The adventures continue . . .

I’m not going to lie . . . this job is hard!! We are definitely in over our heads . . . but it’s all good. I say it’s all good because we know this is where Jesus has put us. There is no doubt in our minds that Jesus led us to this job and wants us to be here. So, we know that he’ll give us all we need to do what we’re suppossed to do . . . and be what we’re supposed to be.

A couple girls got in a fight a few days ago. I had to physically get between and break it up. One of the girls had to leave the house for good. I felt bad. Like we had failed her. At the same time, I felt relieved because she had given us trouble from day one.

God is big. We can’t fix everything. But we can be obedient. We can dedicate our lives to him. We can give him everything we are and live our lives for him alone. That’s what we’ll do. At this point we don’t have much of a choice.

We we’re talking to a caseworker of the one of the girls. She told us that she was a believer. Amanda said “So, you can’t do your job without Jesus either!” . . . . the caseworker told her there was no way without Him. He’s our strength.

We can do all things through Him who gives us strength (and called us to do it).

He has guided us this far . . .

As followers of Jesus Christ, our lives are built around him. We go where he shows us. We do what he asks of us. So, as our time in Peru drew to an end we began asking ourselves “What’s the next step?”. Then, we starting asking Jesus “What’s the next step?”.

It’s really hard to be patient. It’s also hard to keep the proper focus and perspective. A part of us really wanted to make a decision about a job based on salary, geogpraphy, fit, etc., etc. . . . We had to constatly remind ourselves that Jesus had something for us.

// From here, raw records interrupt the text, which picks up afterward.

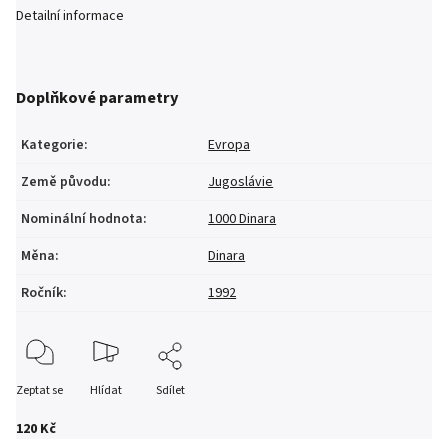
Detailní informace
Doplňkové parametry
Kategorie
:
Evropa
Země původu
:
Jugoslávie
Nominální hodnota
:
1000 Dinara
Měna
:
Dinara
Ročník
:
1992
Zeptat se
Hlídat
Sdílet
120 Kč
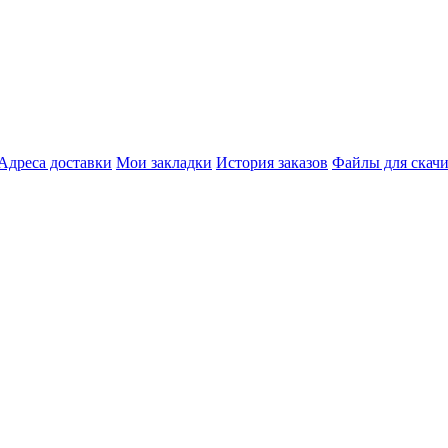
Адреса доставки
Мои закладки
История заказов
Файлы для скач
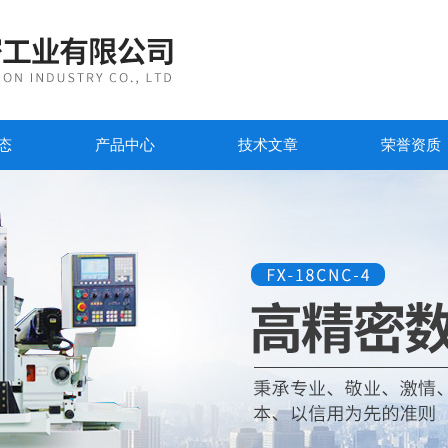
态
产品中心
技术文章
荣誉资质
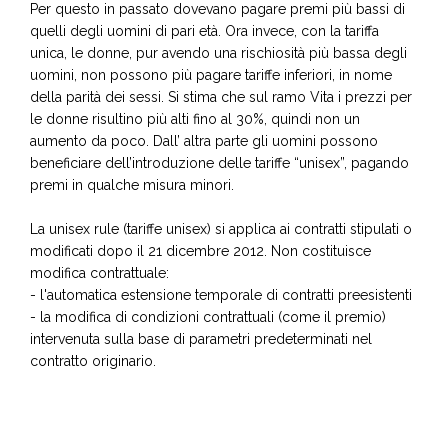
Per questo in passato dovevano pagare premi più bassi di
quelli degli uomini di pari età. Ora invece, con la tariffa
unica, le donne, pur avendo una rischiosità più bassa degli
uomini, non possono più pagare tariffe inferiori, in nome
della parità dei sessi. Si stima che sul ramo Vita i prezzi per
le donne risultino più alti fino al 30%, quindi non un
aumento da poco. Dall’ altra parte gli uomini possono
beneficiare dell’introduzione delle tariffe “unisex”, pagando
premi in qualche misura minori.
La unisex rule (tariffe unisex) si applica ai contratti stipulati o
modificati dopo il 21 dicembre 2012. Non costituisce
modifica contrattuale:
- l'automatica estensione temporale di contratti preesistenti
- la modifica di condizioni contrattuali (come il premio)
intervenuta sulla base di parametri predeterminati nel
contratto originario.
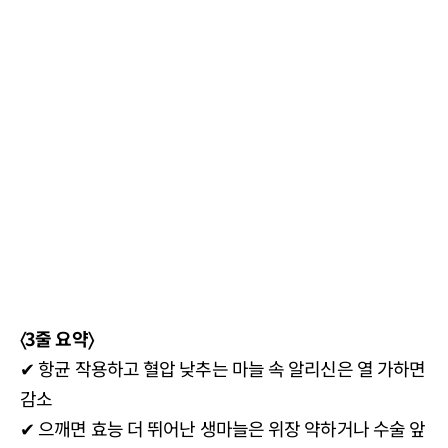
〈3줄 요약〉
✔ 항균 작용하고 혈압 낮추는 마늘 속 알리신은 열 가하면
감소
✔ 으깨면 효능 더 뛰어난 생마늘은 위장 약하거나 수술 앞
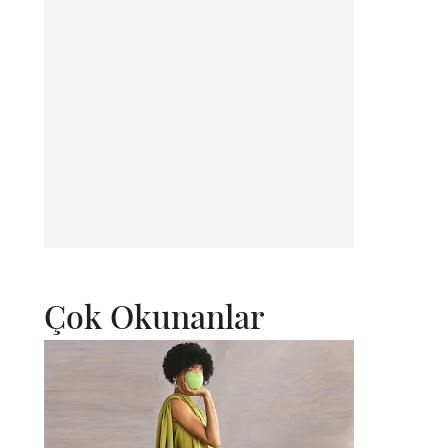
Çok Okunanlar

So we waited. We sent out resumes. We made it known we were coming home and that we need a job!! We waited and waited . . . and heard nothing.

I often reminded myself and Amanda that it would “come together” . . . meaning that Jesus would make it really clear where we were to go and what we were to do.

Finally, he did! A good friend emailed us about the possibility of becoming houseparents at the Promise House. Initially, it seemed out of the question. It wasn’t really what we were looking for. It wasn’t in a city with a seminary. The job itself seemed very daunting!

But then, as we started talking to each other and Jesus about it, a strange thing happened. Both Amanda’s and my heart changed. We got excited about stepping into that role as houseparents. It quickly became clear that it was “coming together.” And from then on, it was all open doors and affirmation.

So, here we are. We’ll move into the Promise House in about a week and begin that next phase in our journey with Jesus. And we are SO excited.

We visited the home and met the girls a few days ago. Yesterday, two of the girls had their babies.

He has guided us this far . . . and we are certain that he will continue to draw us close to him and lead us through life. That’s the great thing . . . our focus is being close to him. We don’t have to worry about all the other stuff (new houses, cars, retirement, clothes, food, etc. etc.). . . he knows what we need, and he’s never failed in providing it.